[WHAT TO WORK ON]:
Each entry needs to be duplicated exactly.

[RECORD EXCERPTS]:

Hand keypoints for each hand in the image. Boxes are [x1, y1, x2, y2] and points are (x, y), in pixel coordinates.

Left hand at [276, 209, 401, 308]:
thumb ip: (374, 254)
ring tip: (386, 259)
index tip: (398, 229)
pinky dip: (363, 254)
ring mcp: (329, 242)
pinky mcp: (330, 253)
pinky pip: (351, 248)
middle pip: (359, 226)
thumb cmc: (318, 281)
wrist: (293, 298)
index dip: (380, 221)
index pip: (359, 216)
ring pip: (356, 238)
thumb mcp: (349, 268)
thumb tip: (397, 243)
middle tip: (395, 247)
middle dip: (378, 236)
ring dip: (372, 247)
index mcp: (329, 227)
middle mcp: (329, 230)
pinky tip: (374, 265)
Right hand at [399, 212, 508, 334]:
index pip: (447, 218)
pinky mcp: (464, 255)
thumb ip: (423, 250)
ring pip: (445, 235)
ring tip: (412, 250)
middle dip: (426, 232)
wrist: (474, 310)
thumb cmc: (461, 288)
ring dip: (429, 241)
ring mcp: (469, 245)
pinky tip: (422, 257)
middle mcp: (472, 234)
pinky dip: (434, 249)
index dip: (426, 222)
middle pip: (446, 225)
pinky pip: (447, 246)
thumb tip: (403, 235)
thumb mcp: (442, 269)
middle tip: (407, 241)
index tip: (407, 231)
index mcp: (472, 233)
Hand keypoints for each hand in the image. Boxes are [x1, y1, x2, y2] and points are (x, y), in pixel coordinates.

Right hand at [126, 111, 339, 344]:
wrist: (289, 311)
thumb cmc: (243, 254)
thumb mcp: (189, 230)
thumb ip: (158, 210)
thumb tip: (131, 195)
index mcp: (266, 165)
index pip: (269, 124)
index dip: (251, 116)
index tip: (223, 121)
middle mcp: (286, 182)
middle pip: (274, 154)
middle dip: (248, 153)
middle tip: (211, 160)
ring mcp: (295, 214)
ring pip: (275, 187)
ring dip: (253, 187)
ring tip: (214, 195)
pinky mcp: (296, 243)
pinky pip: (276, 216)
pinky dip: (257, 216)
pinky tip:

[YOUR SOLUTION]:
Hand keypoints for each hand in the image. Boxes are [x1, y1, x2, y2] and points are (x, y), in pixel coordinates.

Left hand at [276, 209, 401, 308]:
thumb ip: (374, 254)
ring tip: (386, 259)
index tip: (398, 229)
pinky dip: (363, 254)
ring mcp: (329, 242)
pinky mcp: (330, 253)
pinky pip: (351, 248)
middle pip: (359, 226)
thumb cmc: (318, 281)
wrist: (293, 298)
index dip: (380, 221)
index pip: (359, 216)
ring pip: (356, 238)
thumb mcp: (349, 268)
thumb tip: (397, 243)
middle tip: (395, 247)
middle dip: (378, 236)
ring dip: (372, 247)
index mcp: (329, 227)
middle mcp: (329, 230)
pinky tip: (374, 265)
Right hand at [399, 212, 508, 334]:
index pip: (447, 218)
pinky mcp: (464, 255)
thumb ip: (423, 250)
ring pip: (445, 235)
ring tip: (412, 250)
middle dip: (426, 232)
wrist: (474, 310)
thumb cmc: (461, 288)
ring dip: (429, 241)
ring mcp: (469, 245)
pinky tip: (422, 257)
middle mcp: (472, 234)
pinky dip: (434, 249)
index dip: (426, 222)
middle pip: (446, 225)
pinky pip: (447, 246)
thumb tip: (403, 235)
thumb mcp: (442, 269)
middle tip: (407, 241)
index tip: (407, 231)
index mcp: (472, 233)
Hand keypoints for each hand in the image. Boxes are [x1, y1, x2, y2] and points are (x, y), in pixel coordinates.

Right hand at [126, 111, 339, 344]:
wrist: (289, 311)
thumb cmc: (243, 254)
thumb mcp: (189, 230)
thumb ip: (158, 210)
thumb tip: (131, 195)
index mcp: (266, 165)
index pip: (269, 124)
index dip: (251, 116)
index tip: (223, 121)
middle mcp: (286, 182)
middle pip: (274, 154)
middle dip: (248, 153)
middle tip: (211, 160)
ring mcp: (295, 214)
ring pip: (275, 187)
ring dip: (253, 187)
ring tip: (214, 195)
pinky mcp: (296, 243)
pinky pip: (276, 216)
pinky dip: (257, 216)
pinky tip:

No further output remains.